▸ **Task to carry out**
Please return every entry below exactly as written, without any of its pictures.

▸ **Information given**
• • •

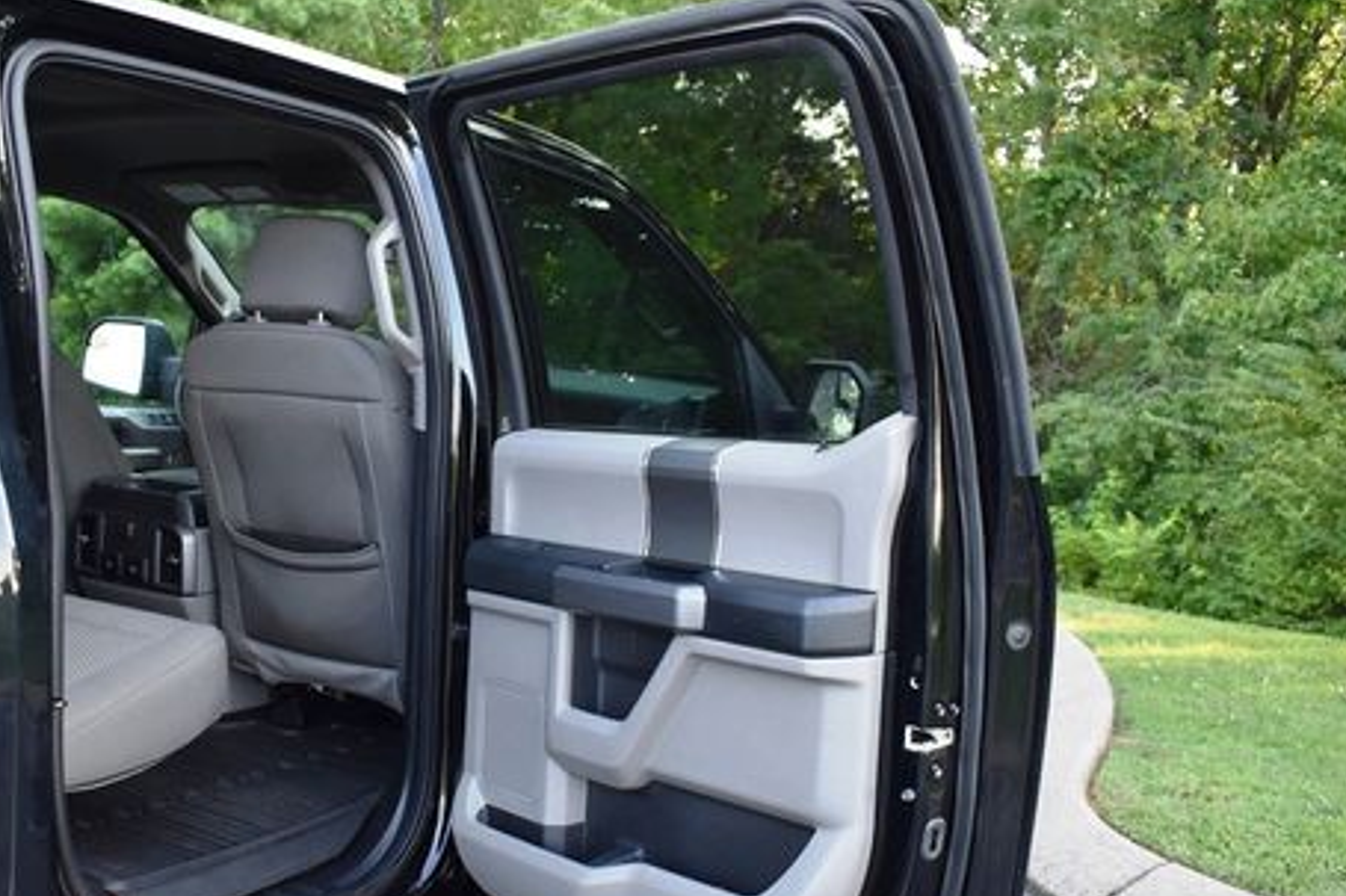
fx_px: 1420
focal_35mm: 38
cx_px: 544
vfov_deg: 34.9
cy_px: 528
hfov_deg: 50.4
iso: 640
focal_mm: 18
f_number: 3.5
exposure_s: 1/250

• • •

▸ **Solution to the problem**
fx_px: 1420
focal_35mm: 38
cx_px: 544
vfov_deg: 34.9
cy_px: 528
hfov_deg: 50.4
iso: 640
focal_mm: 18
f_number: 3.5
exposure_s: 1/250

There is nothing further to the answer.